[Source data]

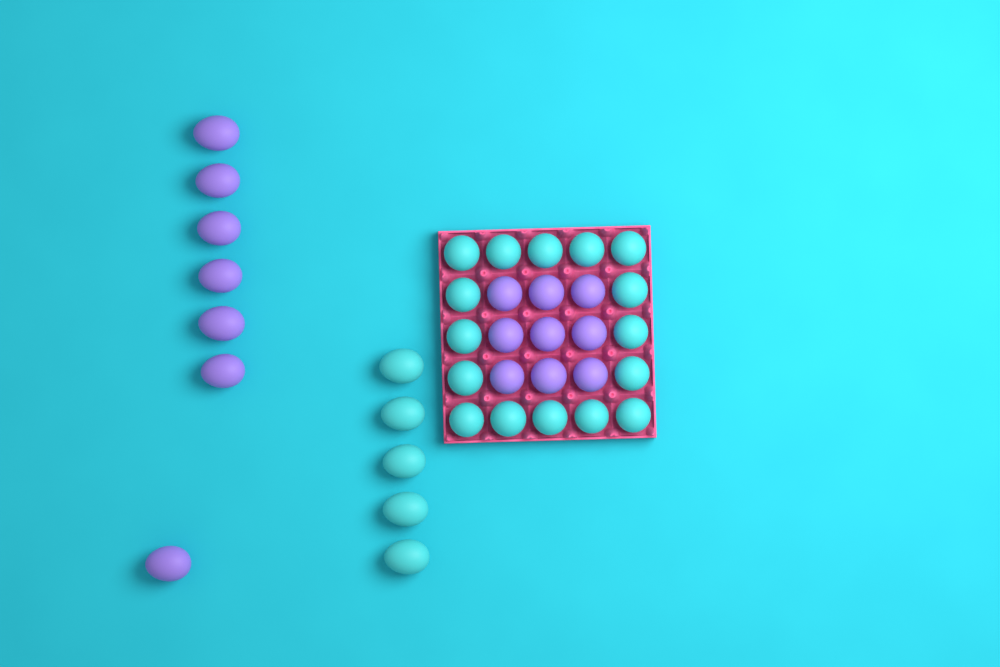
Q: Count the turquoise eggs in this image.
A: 21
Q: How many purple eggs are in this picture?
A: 16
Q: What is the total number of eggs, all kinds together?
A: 37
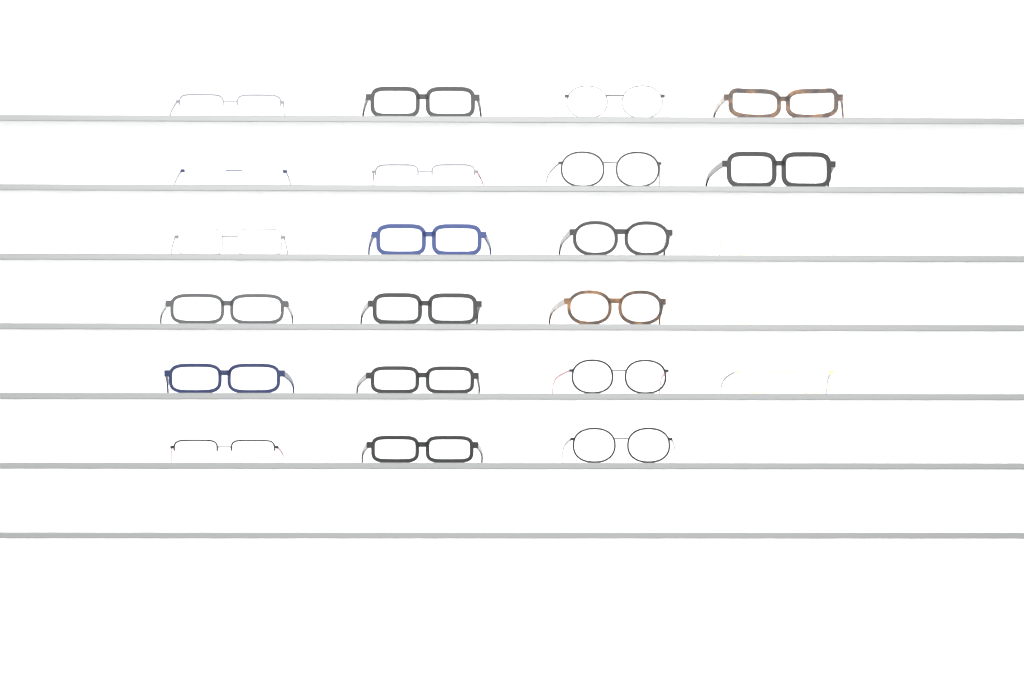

Job:
Rewrite the items above as a numbered list with one line per entry, omitting any blank lines and excluding the pictures.

Solved exercise:
1. Q: Count the turquoise eggs in this image.
2. A: 21
3. Q: How many purple eggs are in this picture?
4. A: 16
5. Q: What is the total number of eggs, all kinds together?
6. A: 37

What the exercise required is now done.